By now, we know that this show, in the tradition of The Godfather, Sopranos, and Michael Mann’s amazing Heat, is at heart a show about family (which is why, last season, Clay could hurry home from blowing up a meth lab to make up with Gemma after a marital squabble, and why this bizarre juxtaposition made perfect sense), and like all of those shows, this means that its moral fabric, and character dynamic, are driven by its women. In Gemma and Tara, Katey Sagal and Maggie Siff have created two incredibly compelling characters, both now fully committed to the club and to their men, Clay and Jax, and both now uncomfortably bound together by these commitments. So when we open this season with Clay and Gemma separated while Gemma is in hiding, and Jax and Tara watching their relationship fall apart after Abel’s kidnapping, we have the immediate sense that SAMCRO is at the verge of completely dissolving.
Tara’s decision last year to stay with Jax, and to take upon herself the moral compromise that meant in committing to the Sons, paid off last night: Jax, wild with grief, tried to push her away, only to have a fierce Tara refuse his attempt to self-destruct in isolation. On the other hand, Gemma’s increasing megalomania – her murder of Polly last season by self-appointed divine right – now finds her seeking comfort from her father. Gemma’s bizarre, and twisted, flirtation with religion last season isn’t over yet, it appears, since we now know she’s a preacher’s kid. This makes sense on so many levels – the dedication of the club to its ideal, its charter, its democractic process, all have the mythos of religion. If Gemma is anything to SAMCRO, she is something approaching a priestess.

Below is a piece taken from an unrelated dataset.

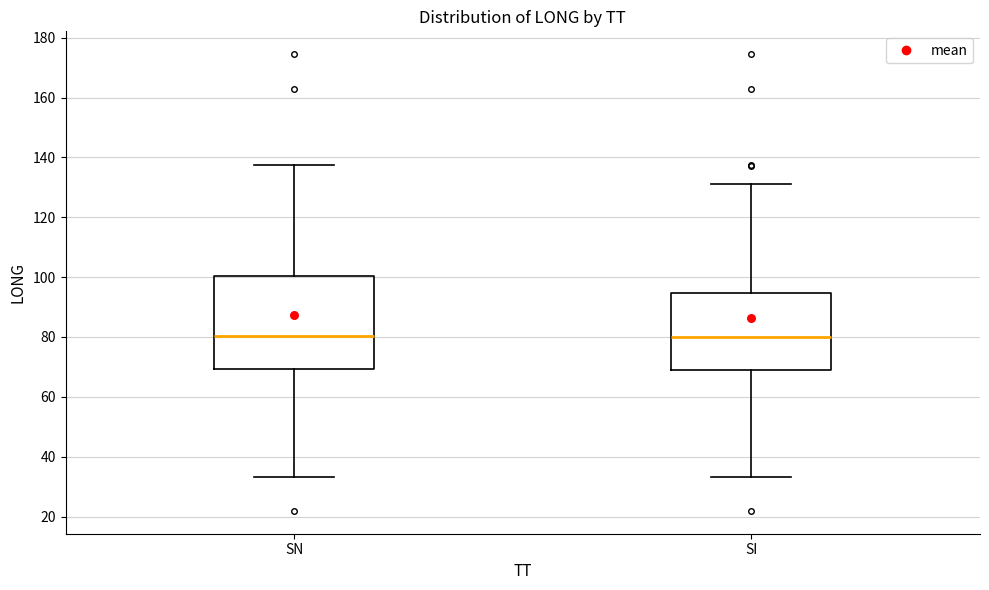

Reading left to right, read every box against the y-axis: the position of its median line, the range the box covers, and the ends of its whiskers. The values are not printed on the chart, so give them approximately, as read against the axis.

SN: median 80, box 70 to 100, whiskers 34 to 138
SI: median 80, box 70 to 94, whiskers 34 to 132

The most promising part of last night’s amazing episode, to my mind, was the lingering shot of John Teller on SAMCRO’s hall of fame, and Jax’s visit to his grave – explicitly calling back to the last episode of season 1, when Jax started down a road somewhere between reform and insurrection. I’m hoping we get more of JT’s real vision for the club (the show has coasted on inspirational vagaries so far), his mysterious death, and Clay and Gemma’s role in his death. As the last shot of Jax beating the gunman into the pavement showed, his “love of the right things” is at stake this season as the club continues to be beset on all sides by the forces they themselves have unleashed. The choice of song – Richard Thompson’s “Dad’s Gonna Kill Me” – hints that revelations about Jax and his father – both his dead father and his adopted father – will be explosive; and it also suggests, ominously, that Abel’s life and well-being (with all the significance of his name) is very much at stake in whether or not Jax returns to his quest for something more enlightened for SAMCRO, or whether he takes Clay’s road of retribution.
What is certain is that it will be violent, bloody, and tragic. Hale’s death was a clear signal of this – I liked this character, and even if his attempt to end the alliance of the Charming police and SAMCRO was quixotic, so is the club’s presumption that they can keep Charming out of the line of fire. Donna, Sack, Abel, and the unnamed boy last night shot in the driveby: there’s always an innocent to take a bullet.